State Senate special elections don't generally receive national attention, but yesterday's race in Florida did. And as the Washington Post reported, it's Democrats who are celebrating the results.
Democrats continued a streak of special election wins with a victory along the Gulf Coast of Florida on Tuesday, the 36th red-to-blue switch in a state legislative race since the 2016 election.Democrat Margaret Good triumphed by seven points in the Sarasota-based 72nd District, defeating Republican candidate James Buchanan in an area that backed Donald Trump for president in 2016 by more than four points.
On the surface, this looked like a good race for the GOP. Sarasota tends to be a pretty conservative area; the Republican candidate was the son of a former congressman; this is a district where Democrats were at a significant registration disadvantage; and relatively high-profile GOP surrogates took an interest in the race, including Corey Lewandowski, Donald Trump's former campaign manager.
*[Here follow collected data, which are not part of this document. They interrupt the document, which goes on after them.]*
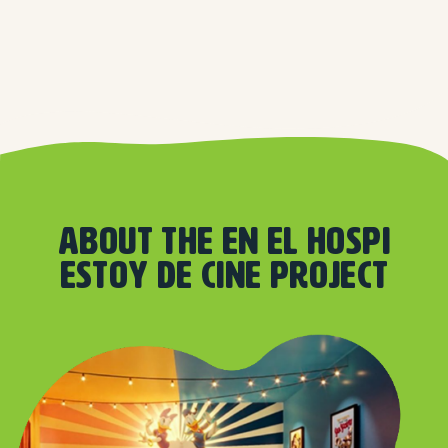
About the En el hospi
estoy de cine project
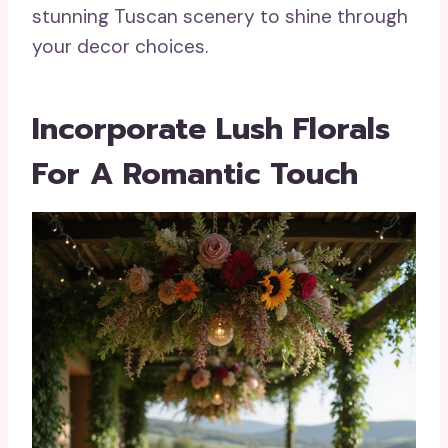
stunning Tuscan scenery to shine through
your decor choices.
Incorporate Lush Florals
For A Romantic Touch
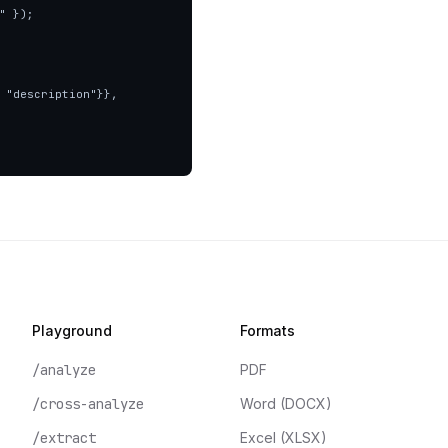
 });

Playground
Formats
/analyze
PDF
/cross-analyze
Word (DOCX)
/extract
Excel (XLSX)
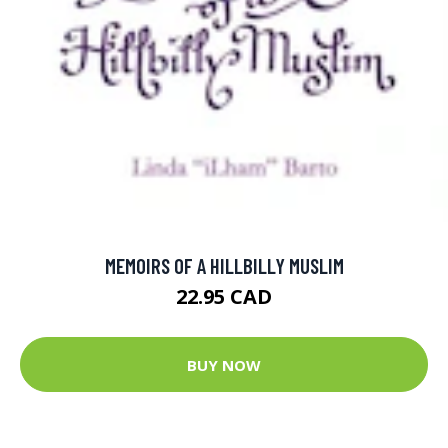
MEMOIRS OF A HILLBILLY MUSLIM
22.95 CAD
BUY NOW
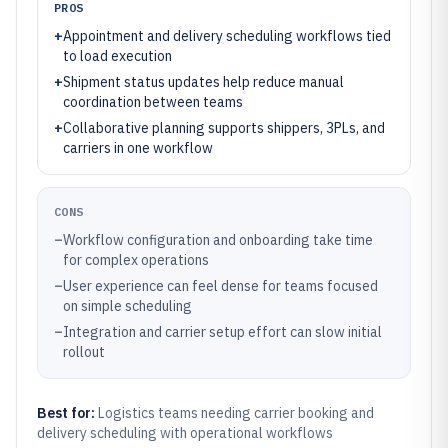
PROS
+
Appointment and delivery scheduling workflows tied
to load execution
+
Shipment status updates help reduce manual
coordination between teams
+
Collaborative planning supports shippers, 3PLs, and
carriers in one workflow
CONS
–
Workflow configuration and onboarding take time
for complex operations
–
User experience can feel dense for teams focused
on simple scheduling
–
Integration and carrier setup effort can slow initial
rollout
Best for:
Logistics teams needing carrier booking and
delivery scheduling with operational workflows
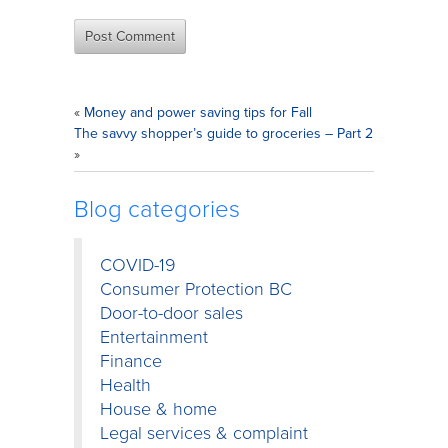
«
Money and power saving tips for Fall
The savvy shopper’s guide to groceries – Part 2
»
Blog categories
COVID-19
Consumer Protection BC
Door-to-door sales
Entertainment
Finance
Health
House & home
Legal services & complaint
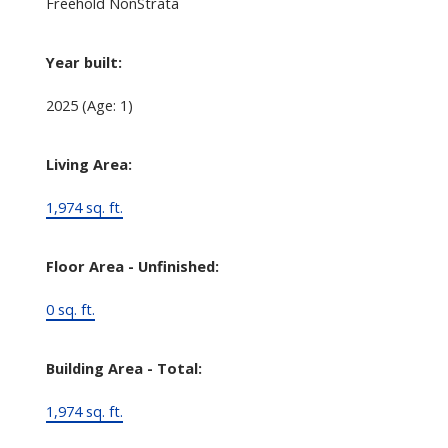
Freehold NonStrata
Year built:
2025
(Age: 1)
Living Area:
1,974 sq. ft.
Floor Area - Unfinished:
0 sq. ft.
Building Area - Total:
1,974 sq. ft.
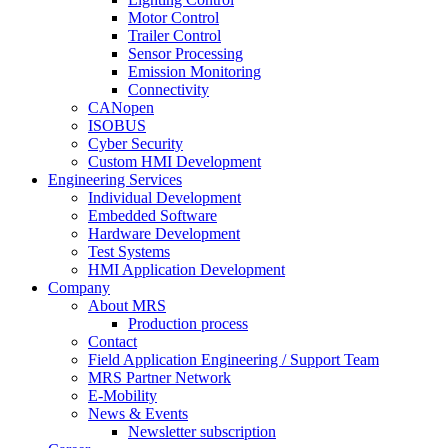
Motor Control
Trailer Control
Sensor Processing
Emission Monitoring
Connectivity
CANopen
ISOBUS
Cyber Security
Custom HMI Development
Engineering Services
Individual Development
Embedded Software
Hardware Development
Test Systems
HMI Application Development
Company
About MRS
Production process
Contact
Field Application Engineering / Support Team
MRS Partner Network
E-Mobility
News & Events
Newsletter subscription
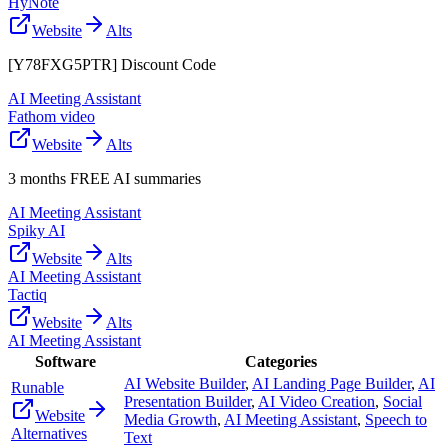
HyNote
Website
Alts
[Y78FXG5PTR] Discount Code
AI Meeting Assistant
Fathom video
Website
Alts
3 months FREE AI summaries
AI Meeting Assistant
Spiky AI
Website
Alts
AI Meeting Assistant
Tactiq
Website
Alts
AI Meeting Assistant
Software
Categories
AI Website Builder
,
AI Landing Page Builder
,
AI
Runable
Presentation Builder
,
AI Video Creation
,
Social
Website
Media Growth
,
AI Meeting Assistant
,
Speech to
Alternatives
Text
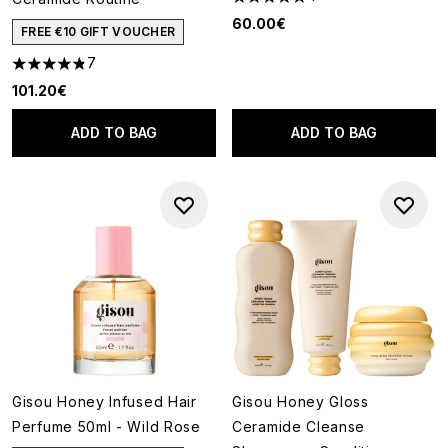
5 stars out of a maximum of 5
60.00€
FREE €10 GIFT VOUCHER
7
4.86 stars out of a maximum of 5
101.20€
ADD TO BAG
ADD TO BAG
Gisou Honey Infused Hair
Gisou Honey Gloss
Perfume 50ml - Wild Rose
Ceramide Cleanse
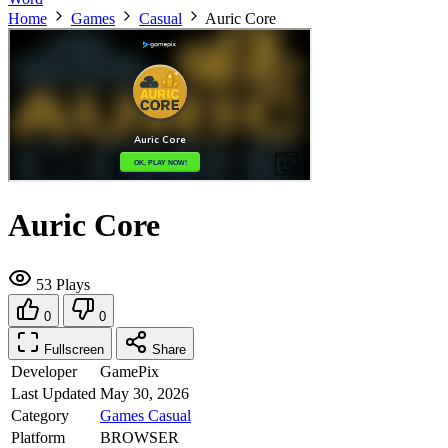
Home
Games
Casual
Auric Core
Auric Core
53 Plays
0
0
Fullscreen
Share
Developer
GamePix
Last Updated
May 30, 2026
Category
Games
Casual
Platform
BROWSER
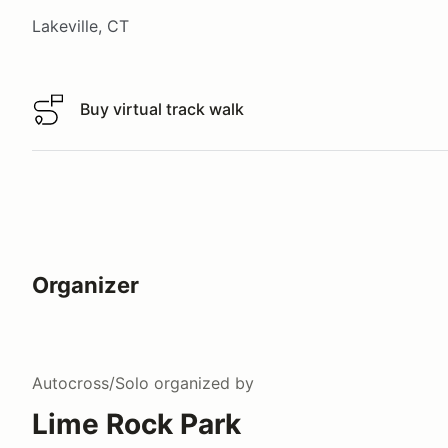
Lakeville, CT
Buy virtual track walk
Buy virtual track walk
Organizer
Autocross/Solo
organized by
Lime Rock Park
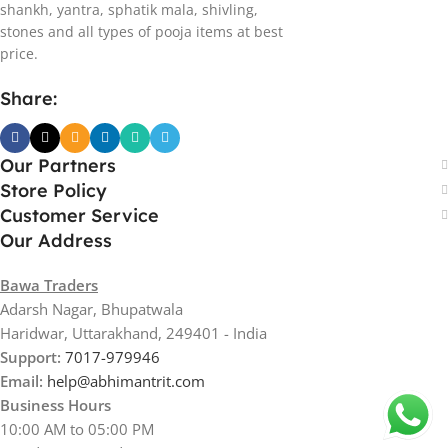
shankh, yantra, sphatik mala, shivling,
stones and all types of pooja items at best
price.
Share:
Our Partners
Store Policy
Customer Service
Our Address
Bawa Traders
Adarsh Nagar, Bhupatwala
Haridwar, Uttarakhand, 249401 - India
Support:
7017-979946
Email:
help@abhimantrit.com
Business Hours
10:00 AM to 05:00 PM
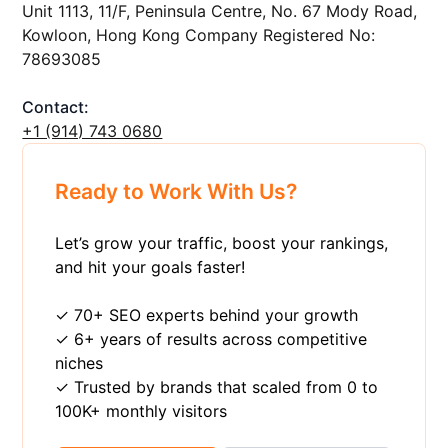
Unit 1113, 11/F, Peninsula Centre, No. 67 Mody Road,
Kowloon, Hong Kong Company Registered No:
78693085
Contact:
+1 ‪(914) 743 0680
Ready to Work With Us?
Let’s grow your traffic, boost your rankings,
and hit your goals faster!
✓ 70+ SEO experts behind your growth
✓ 6+ years of results across competitive
niches
✓ Trusted by brands that scaled from 0 to
100K+ monthly visitors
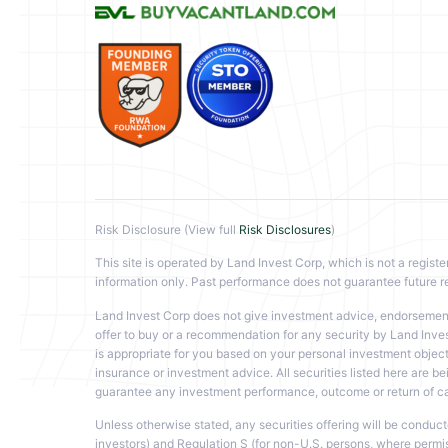
Risk Disclosure (View full
Risk Disclosures
)
This site is operated by Land Invest Corp, which is not a registe
information only. Past performance does not guarantee future re
Land Invest Corp does not give investment advice, endorsement, 
offer to buy or a recommendation for any security by Land Inves
is appropriate for you based on your personal investment objecti
insurance or investment advice. All securities listed here are bei
guarantee any investment performance, outcome or return of capi
Unless otherwise stated, any securities offering will be conduc
investors) and Regulation S (for non-U.S. persons, where permissib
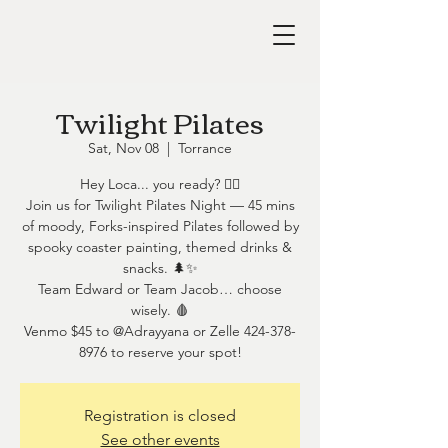
Twilight Pilates
Sat, Nov 08
  |  
Torrance
Hey Loca... you ready? 🧛‍♀️
Join us for Twilight Pilates Night — 45 mins
of moody, Forks-inspired Pilates followed by
spooky coaster painting, themed drinks &
snacks. 🌲✨
Team Edward or Team Jacob… choose
wisely. 🩸
Venmo $45 to @Adrayyana or Zelle 424-378-
8976 to reserve your spot!
Registration is closed
See other events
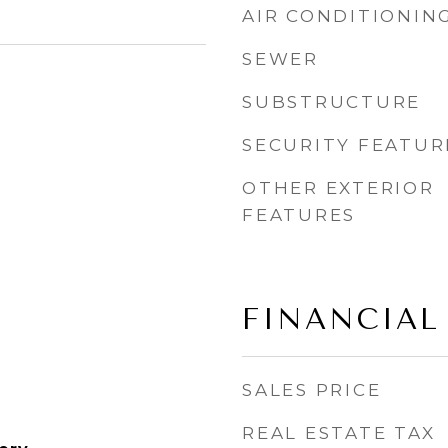
AIR CONDITIONIN
SEWER
SUBSTRUCTURE
SECURITY FEATUR
OTHER EXTERIOR
FEATURES
FINANCIAL
SALES PRICE
REAL ESTATE TAX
A pro-Republican super PAC even weighed in, sending direct mail pieces trying to connect the Democratic candidate to House Minority Leader Nancy Pelosi. (Remember, this was a state legislative race in Florida, in which Pelosi has literally no relevance.)
Lewandowski warned locals at a rally over the weekend that Democrats are "winning elections in places where they shouldn't be." That was certainly the case in Sarasota -- and it's been the case in districts all over the country.
Republican control of the state Senate remains intact, despite yesterday's results, though the GOP advantage is now just a little smaller.
As we discussed last week, after similar results in Missouri, the typical response from GOP partisans is to focus on the congressional special elections, where Republican candidates have had far more success this year.
It’s a fair point, but I’m still inclined to disagree. There have been five U.S. House special elections so far this year, and Republicans have won four of them (Trump has repeatedly said the GOP went “five for five,” but that’s demonstrably wrong.) And while losing is certainly worse than winning for a party, I continue to take a different lesson from those four races: in each of these contests, Democrats ran first-time candidates in ruby-red districts, and in every instance, these Dems exceeded expectations and forced Republicans to scramble to secure narrow victories.
And then, of course, there was a certain U.S. Senate special election in Alabama, which didn’t exactly go Republicans’ way.
Add this to the 36 state legislative seats in the Trump era that Democrats have flipped from red to blue, and the emerging picture is one that should leave GOP officials feeling pretty anxious.